No, no es un inmortal, ni el rey del pop, ni una figura que llorar. Mikel Jackson fue ciertamente un ser humano especialmente dotado para la música, moverse como un contorsionista, reinar en los escenarios y en el olimpo de esas estrellas que ilustran las carpetas de los adolescentes y venden millones de canciones.
Pero en realidad, al menos visto desde fuera y en lo que humanamente se puede juzgar, no era más que un pobre muchacho que nunca llegó a ser adulto, un negro que se empeñó en ser blanco, un famoso, destruido por el éxito, una víctima del dólar y la idolatría del consumismo.
Seguirán cantándose sus cancinones.

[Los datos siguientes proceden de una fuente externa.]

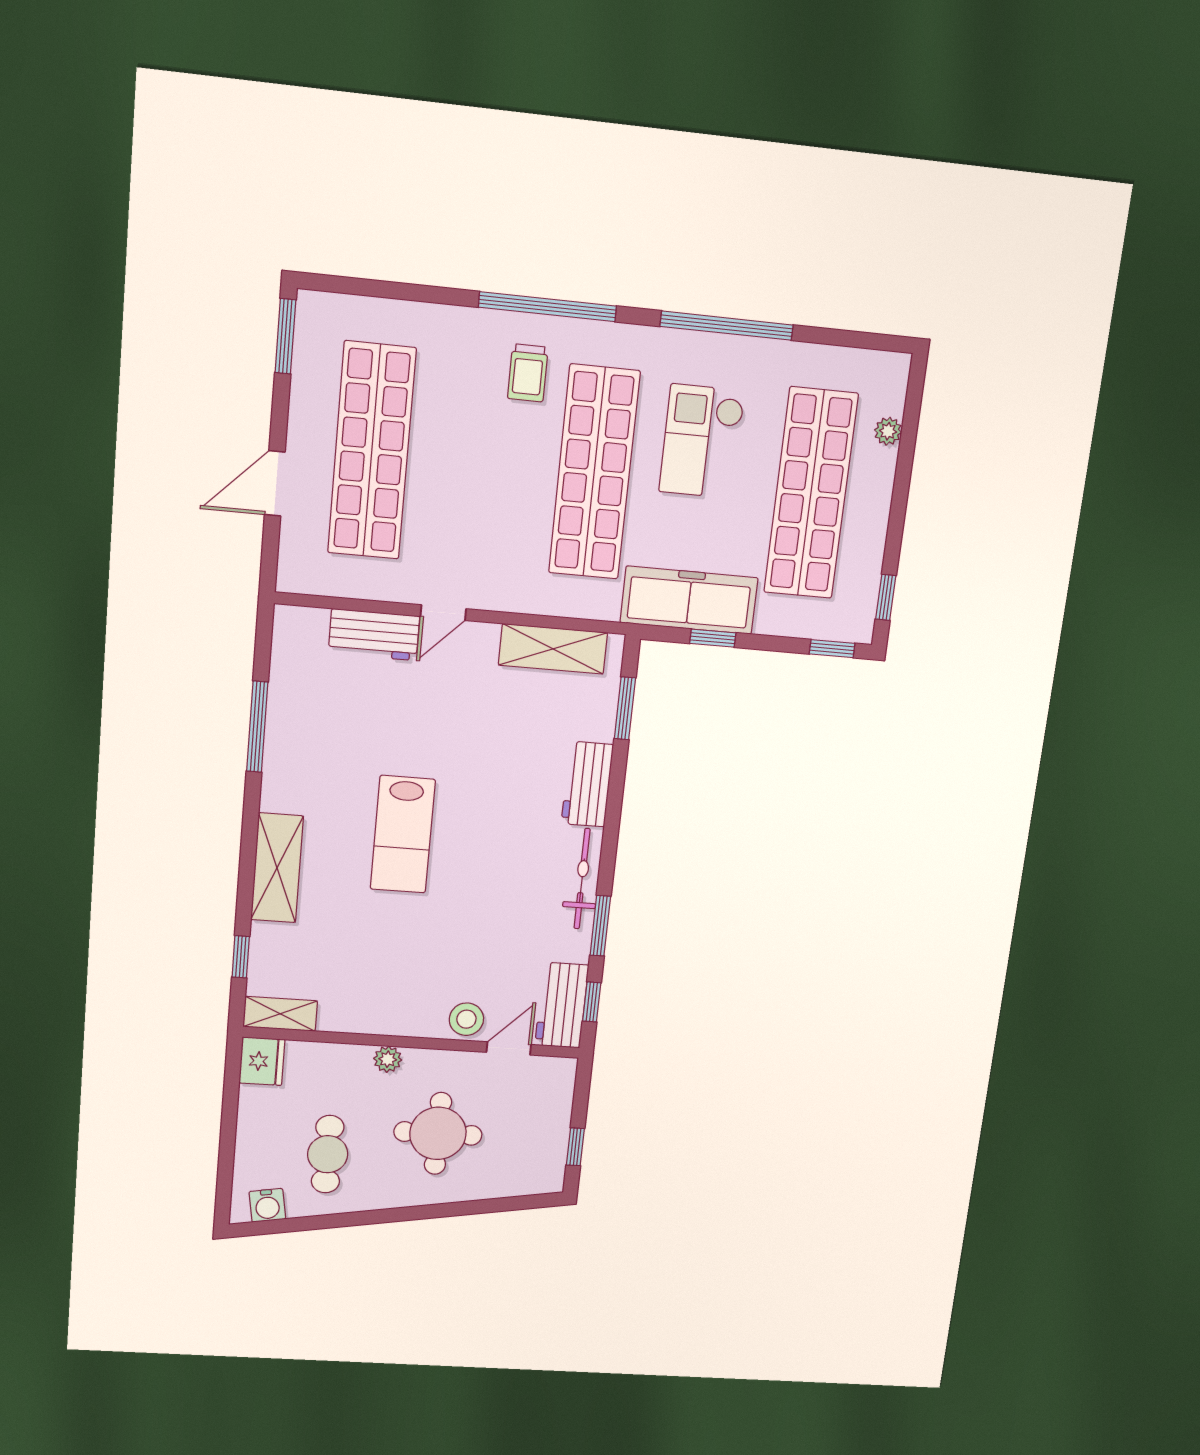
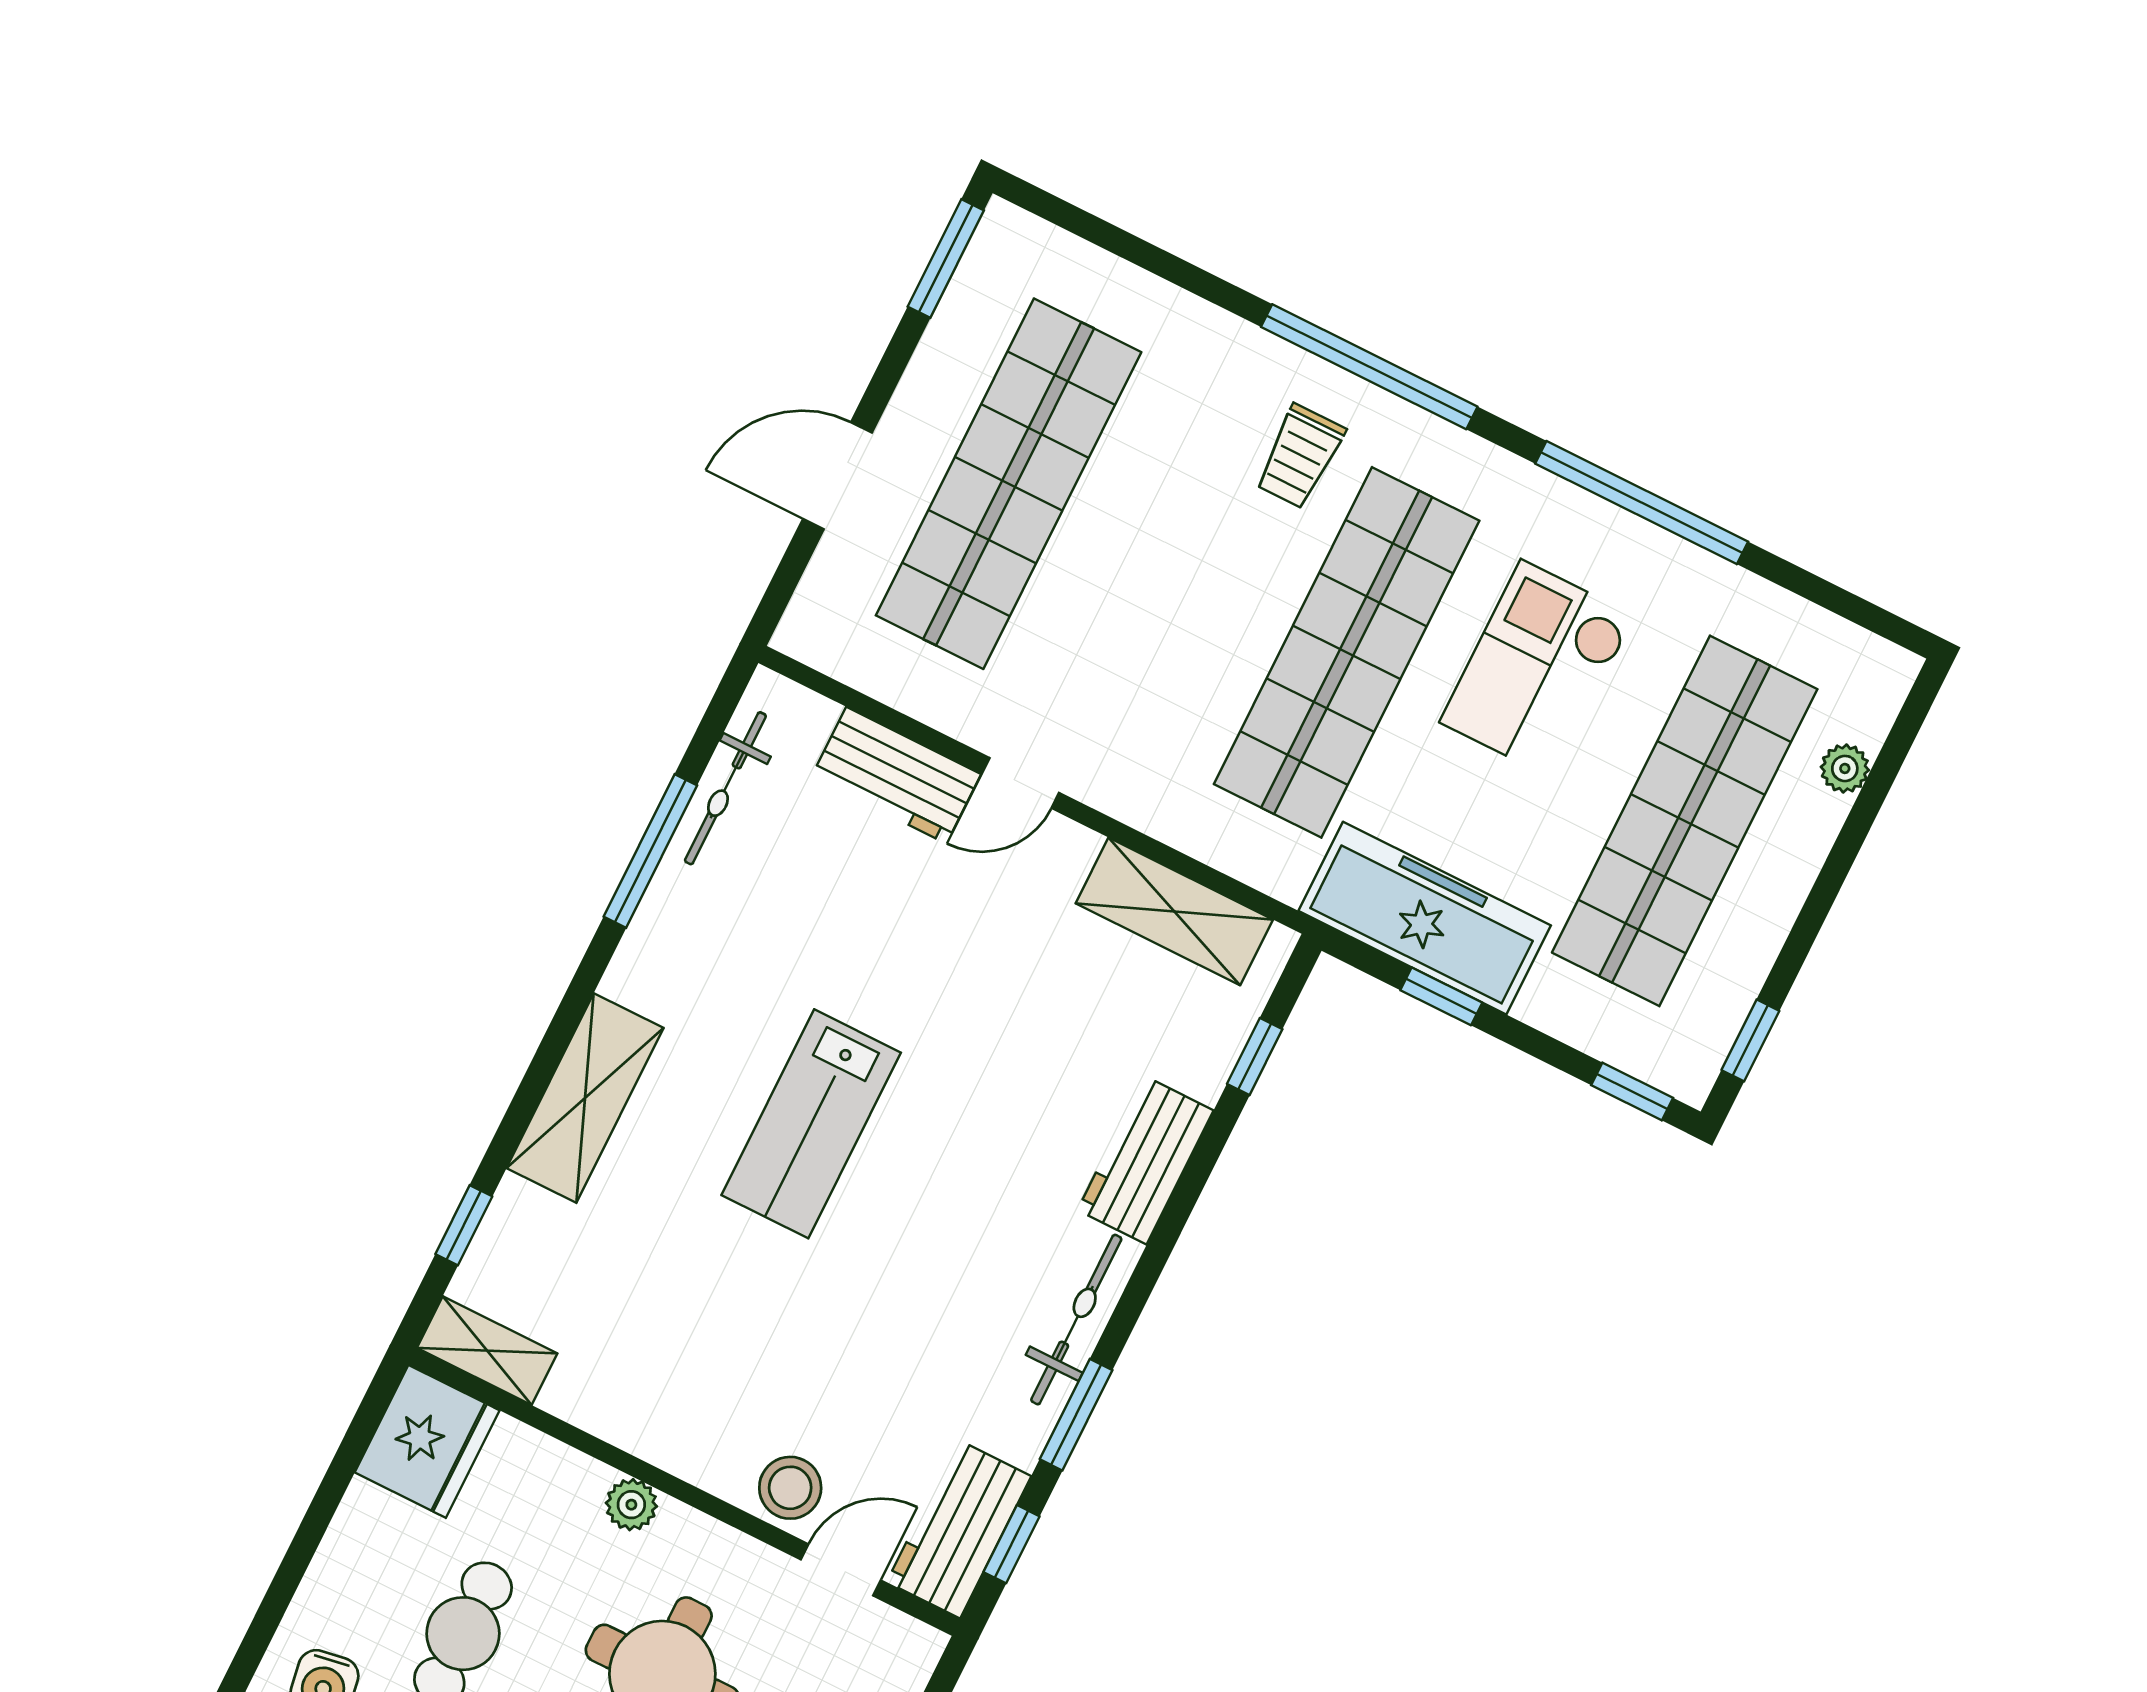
bicycle: (284, 678) -> (725, 788), added
window: (625, 708) -> (1255, 1057), width x0.67
fridge: (262, 1061) -> (427, 1441), width x1.36, depth x1.34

Su mito, desprovisto de la ganga de la fragilidad, crecerá en el imaginario colectivo y los jovenes de entonces le echarán de menos uniéndolo a sus aventuras de tiempos mejores.
Como persona Mikel Jackson es un icono de una sociedad estúpida que cree que el dinero lo puede todo. La patética figura de este cantante sobrenada por encima de su genialidad. ¿De qué le sirvió su reinado musical si se destruyó a sí mismo? ¿Qué lloran sus fans cantando en la vía pública? ¿Su pérdida como músico? ¿O su probable suicidio, arruinado, desencantado, perdido entre los focos y decibelios de un escenario que no le dio la paz?
Ni siquiera es, como se ha dicho, un juguete roto. La idolatría y la fama le convirtió en una caricatura de sí mismo. Aunque quiero soñar que el niño con cara de bueno que empuñó el primer micrófono subsistía en lo hondo de él mismo. Y que Dios Padre, que está por encima de estas coordenadas nuestras, le haya acogido en el cielo de los ángeles negros, que quisieron ser blancos, se negaron a crecer y que en todo caso nos alegraron este pequeo mundo con su buena música. Ese ángel, ese Mike sí es inmortal.